Zurück in die Pflege - Das massgeschneiderte Wiedereinstiegsprogramm



Das MP Expertengespräch mit Pia Suter, Projektleiterin Pflege & MTTD, am Kantonsspital Aarau AG. 


Frau Suter, trotz Annahme der Pflegeinitiative verlassen schweizweit mehr als 300 Pflegende pro Monat den Beruf, wie der Berufsverband der Pflegefachfrauen und Pflegefachmänner festhält (1). Was sind die Gründe dafür? Die grosse Arbeitsbelastung im 24-Stundenbetrieb ist ein wichtiger Austrittsgrund für viele Pflegende. Daraus resultiert auch die ungenügende Vereinbarkeit zwischen Beruf und Privatleben. Strukturen, die familien- und freizeitfreundlich sind, werden benötigt. 


Gemeinsam mit Ihrem Team haben Sie ein Massnahmenbündel entwickelt, um den Exodus in der Pflege zu bremsen. Was bieten Sie Interessierten am Kantonsspital Aarau an? Wir haben im Kantonsspital Aarau erkannt, dass viele Frauen auch Mütter sind, die eine längere Berufspause seit der Geburt des Kindes hatten. Diese spielen mit dem Gedanken, zurück in die Pflege zu kommen. Die Hemmschwelle ist aber gross, weil sie die Digitalisierung der Arbeitsprozesse verpasst haben und denken, mit dem Fachkräftemangel werden sie nicht richtig eingeführt und «ins kalte Wasser» geworfen. Wir haben das erkannt und aufgenommen. Im Kantonspital Aarau bieten wir ein Wiedereinsteigerprogramm für Pflegefachkräfte. Die Widereinsteiger/innen sind angestellt und werden bis zu 6 Monate eingearbeitet und dort geschult, wo sie Nachholbedarf haben. So dass sie die Tätigkeiten in der Pflege wieder wie gewohnt oder sicher ausüben können.
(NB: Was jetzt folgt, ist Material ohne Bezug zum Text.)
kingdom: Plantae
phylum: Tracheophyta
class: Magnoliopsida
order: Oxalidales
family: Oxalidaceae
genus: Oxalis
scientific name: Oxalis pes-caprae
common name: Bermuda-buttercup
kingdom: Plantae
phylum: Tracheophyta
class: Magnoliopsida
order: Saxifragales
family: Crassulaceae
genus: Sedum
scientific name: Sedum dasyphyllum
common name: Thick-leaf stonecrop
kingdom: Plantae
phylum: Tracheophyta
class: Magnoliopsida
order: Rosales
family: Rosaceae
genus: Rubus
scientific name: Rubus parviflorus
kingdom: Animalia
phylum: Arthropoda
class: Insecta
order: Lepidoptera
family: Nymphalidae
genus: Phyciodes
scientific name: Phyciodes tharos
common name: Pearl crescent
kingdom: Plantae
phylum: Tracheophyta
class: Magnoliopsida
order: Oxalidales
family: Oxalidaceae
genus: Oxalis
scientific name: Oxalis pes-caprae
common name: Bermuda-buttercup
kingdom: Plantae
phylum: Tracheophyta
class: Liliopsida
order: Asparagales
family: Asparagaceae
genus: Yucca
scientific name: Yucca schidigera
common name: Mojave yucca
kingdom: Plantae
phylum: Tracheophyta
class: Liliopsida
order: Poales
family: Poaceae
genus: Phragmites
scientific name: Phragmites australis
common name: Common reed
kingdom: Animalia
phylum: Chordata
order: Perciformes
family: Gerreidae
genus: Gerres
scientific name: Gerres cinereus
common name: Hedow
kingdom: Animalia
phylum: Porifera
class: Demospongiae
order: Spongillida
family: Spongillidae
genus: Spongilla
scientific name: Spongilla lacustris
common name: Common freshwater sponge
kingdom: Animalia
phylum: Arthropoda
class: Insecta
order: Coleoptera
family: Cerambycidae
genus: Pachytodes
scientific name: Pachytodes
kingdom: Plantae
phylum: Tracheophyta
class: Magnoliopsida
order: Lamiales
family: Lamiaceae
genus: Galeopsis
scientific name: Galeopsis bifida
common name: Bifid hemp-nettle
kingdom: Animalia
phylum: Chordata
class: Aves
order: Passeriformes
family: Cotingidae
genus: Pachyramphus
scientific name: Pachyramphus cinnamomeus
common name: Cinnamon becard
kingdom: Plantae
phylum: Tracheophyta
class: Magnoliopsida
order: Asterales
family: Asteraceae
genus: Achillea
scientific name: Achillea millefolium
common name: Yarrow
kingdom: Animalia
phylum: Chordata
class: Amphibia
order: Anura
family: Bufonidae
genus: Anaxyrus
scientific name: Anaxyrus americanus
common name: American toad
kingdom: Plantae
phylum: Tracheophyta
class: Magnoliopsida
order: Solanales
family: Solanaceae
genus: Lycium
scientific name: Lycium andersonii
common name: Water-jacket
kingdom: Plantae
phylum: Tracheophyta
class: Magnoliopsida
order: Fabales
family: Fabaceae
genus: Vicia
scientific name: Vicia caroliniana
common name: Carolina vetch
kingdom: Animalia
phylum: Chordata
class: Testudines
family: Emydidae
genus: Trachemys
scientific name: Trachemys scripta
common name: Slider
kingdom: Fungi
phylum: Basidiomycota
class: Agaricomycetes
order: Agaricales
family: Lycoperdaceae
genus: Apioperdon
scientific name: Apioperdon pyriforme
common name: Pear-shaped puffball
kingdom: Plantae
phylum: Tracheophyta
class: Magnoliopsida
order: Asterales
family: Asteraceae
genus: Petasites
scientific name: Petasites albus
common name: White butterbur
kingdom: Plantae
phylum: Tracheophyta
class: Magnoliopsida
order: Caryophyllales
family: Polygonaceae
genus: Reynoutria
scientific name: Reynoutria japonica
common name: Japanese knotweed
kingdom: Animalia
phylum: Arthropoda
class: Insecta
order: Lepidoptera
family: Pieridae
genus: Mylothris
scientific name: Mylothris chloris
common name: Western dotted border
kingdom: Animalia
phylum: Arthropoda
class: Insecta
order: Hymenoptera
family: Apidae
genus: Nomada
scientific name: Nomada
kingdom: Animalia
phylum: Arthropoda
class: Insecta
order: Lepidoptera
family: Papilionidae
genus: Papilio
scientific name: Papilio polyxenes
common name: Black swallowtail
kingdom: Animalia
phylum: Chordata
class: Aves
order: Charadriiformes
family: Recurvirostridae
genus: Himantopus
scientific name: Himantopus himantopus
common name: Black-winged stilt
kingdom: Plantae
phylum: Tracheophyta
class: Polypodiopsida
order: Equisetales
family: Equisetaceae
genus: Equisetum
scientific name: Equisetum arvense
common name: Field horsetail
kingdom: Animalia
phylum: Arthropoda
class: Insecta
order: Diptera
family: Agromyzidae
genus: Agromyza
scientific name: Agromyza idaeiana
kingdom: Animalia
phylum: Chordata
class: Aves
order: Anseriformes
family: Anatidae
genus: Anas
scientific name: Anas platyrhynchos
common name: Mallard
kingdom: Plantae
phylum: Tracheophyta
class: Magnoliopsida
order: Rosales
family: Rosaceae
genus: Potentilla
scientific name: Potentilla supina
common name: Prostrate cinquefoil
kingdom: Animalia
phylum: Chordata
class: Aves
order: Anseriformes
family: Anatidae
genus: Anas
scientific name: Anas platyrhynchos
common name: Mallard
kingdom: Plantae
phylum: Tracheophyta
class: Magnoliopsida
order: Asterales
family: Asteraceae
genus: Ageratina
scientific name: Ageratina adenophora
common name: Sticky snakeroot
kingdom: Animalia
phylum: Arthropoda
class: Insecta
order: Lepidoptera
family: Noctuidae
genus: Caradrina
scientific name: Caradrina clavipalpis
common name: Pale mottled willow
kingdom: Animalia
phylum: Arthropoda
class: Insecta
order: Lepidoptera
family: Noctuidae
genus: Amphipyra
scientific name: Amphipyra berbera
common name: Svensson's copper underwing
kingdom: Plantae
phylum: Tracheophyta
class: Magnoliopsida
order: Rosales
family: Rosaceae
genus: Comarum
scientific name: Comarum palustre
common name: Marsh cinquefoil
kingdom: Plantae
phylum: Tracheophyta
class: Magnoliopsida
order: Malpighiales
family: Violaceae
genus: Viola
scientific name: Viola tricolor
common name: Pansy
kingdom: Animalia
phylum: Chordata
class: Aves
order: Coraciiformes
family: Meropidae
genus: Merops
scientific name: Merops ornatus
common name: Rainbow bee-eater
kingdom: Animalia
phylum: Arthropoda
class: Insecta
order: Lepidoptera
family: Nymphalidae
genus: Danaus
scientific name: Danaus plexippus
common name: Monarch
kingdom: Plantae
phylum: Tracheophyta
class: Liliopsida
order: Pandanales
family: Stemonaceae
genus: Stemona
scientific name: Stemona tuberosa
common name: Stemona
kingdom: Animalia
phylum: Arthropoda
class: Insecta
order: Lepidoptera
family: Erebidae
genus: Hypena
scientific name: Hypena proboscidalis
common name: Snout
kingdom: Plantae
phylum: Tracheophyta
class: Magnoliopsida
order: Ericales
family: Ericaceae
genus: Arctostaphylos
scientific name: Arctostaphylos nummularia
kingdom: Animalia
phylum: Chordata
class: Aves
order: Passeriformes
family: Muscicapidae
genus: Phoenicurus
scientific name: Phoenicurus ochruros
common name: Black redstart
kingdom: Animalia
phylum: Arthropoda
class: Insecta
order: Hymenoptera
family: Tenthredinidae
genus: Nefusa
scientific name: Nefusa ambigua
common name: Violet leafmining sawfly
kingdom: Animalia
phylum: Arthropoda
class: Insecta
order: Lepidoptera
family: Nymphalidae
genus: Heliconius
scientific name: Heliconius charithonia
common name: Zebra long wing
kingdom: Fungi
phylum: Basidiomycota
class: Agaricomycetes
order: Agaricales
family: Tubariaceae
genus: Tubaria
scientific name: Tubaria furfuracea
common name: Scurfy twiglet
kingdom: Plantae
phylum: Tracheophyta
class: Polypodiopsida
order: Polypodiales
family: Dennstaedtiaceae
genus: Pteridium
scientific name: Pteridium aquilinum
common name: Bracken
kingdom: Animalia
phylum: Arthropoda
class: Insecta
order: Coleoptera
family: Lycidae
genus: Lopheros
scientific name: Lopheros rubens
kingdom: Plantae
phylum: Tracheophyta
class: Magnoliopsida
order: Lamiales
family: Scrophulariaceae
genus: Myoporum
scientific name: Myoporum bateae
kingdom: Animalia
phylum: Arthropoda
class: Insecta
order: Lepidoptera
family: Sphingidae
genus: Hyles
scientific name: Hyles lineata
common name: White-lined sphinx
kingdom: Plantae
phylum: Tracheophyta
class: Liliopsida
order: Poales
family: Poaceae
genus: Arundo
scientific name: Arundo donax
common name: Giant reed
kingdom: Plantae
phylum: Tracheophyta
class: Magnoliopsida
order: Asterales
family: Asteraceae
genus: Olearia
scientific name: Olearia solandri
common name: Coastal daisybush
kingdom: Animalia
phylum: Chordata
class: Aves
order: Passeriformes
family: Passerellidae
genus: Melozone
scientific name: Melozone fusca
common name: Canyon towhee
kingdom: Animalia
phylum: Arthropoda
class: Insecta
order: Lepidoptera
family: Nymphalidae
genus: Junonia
Die längere Einarbeitung nimmt viel Druck weg und ist für einen erfolgreichen Wiedereinstieg ein wichtiges Puzzleteil. Nebst der persönlichen Einarbeitung haben wir Anleitungsvideos gedreht, die zur Verfügung stehen.


Das Wiedereinstiegsprogramm läuft seit einem Jahr. Welche Erfahrungen haben Sie damit gemacht? Wir führen das Programm erfolgreich durch. Die Wiedereinsteiger/innen sind gut in die Teams integriert und arbeiten gerne wieder in der Pflege. Wir haben uns entschieden, das Programm zweimal pro Jahr durchzuführen. Nur wenige haben das Wiedereinsteigerprogramm aus persönlichen Gründen verlassen. Ich bin sehr zufrieden mit dem Verlauf und freue mich über jedes Zertifikat, welches ich am Ende des Wiedereinsteigerprogramms ausstellen darf.

 

Den Wiedereinstieg fördern ist gut, doch zusätzliche braucht es Massnahmen, mit denen der Berufsverbleib in der Pflege verlängert werden kann. Welche Ansatzpunkte sehen Sie dazu? Die Mitarbeitergewinnung ist wichtig, aber nachhaltiger ist die Mitarbeitererhaltung. Ist der Verbleib im Unternehmen nicht möglich, ist die Rekrutierung und Einarbeitung von neuen Kolleginnen und Kollegen jedoch aufwändig und teuer. 

Unsere Geschäftsleitung hat effektive Massnahmen getroffen, die den Personalerhalt unterstützen sollen: flexiblere Arbeitszeitmodelle, mindestens 5 Wochen Ferien für alle Mitarbeitende, einen Pflege-Flexpool, höhere Zulagen für Nacht- und Wochenendarbeit, usw.

  



Pia Suter ist Projektleiterin für das Wiedereinstiegsprogramm und hat 
15 Jahre Berufserfahrung als diplomierte Pflegefachfrau HF auf einer chirurgischen Bettenstation. 
Sie war während der Coronapandemie die Koordinatorin im KSA-Impfzentrum

und hat danach die Projektleitung sowie den Auf- und Ausbau des Wiedereinstiegsprogramms übernommen. Als Mutter von zweischulpflichtigen Kindern ist ihr der Spagat zwischen Familie und Beruf nicht fremd. Zurzeit arbeitet sie als Stationsleitung auf einer chirurgischen Bildungsstation am Kantonsspital Aarau.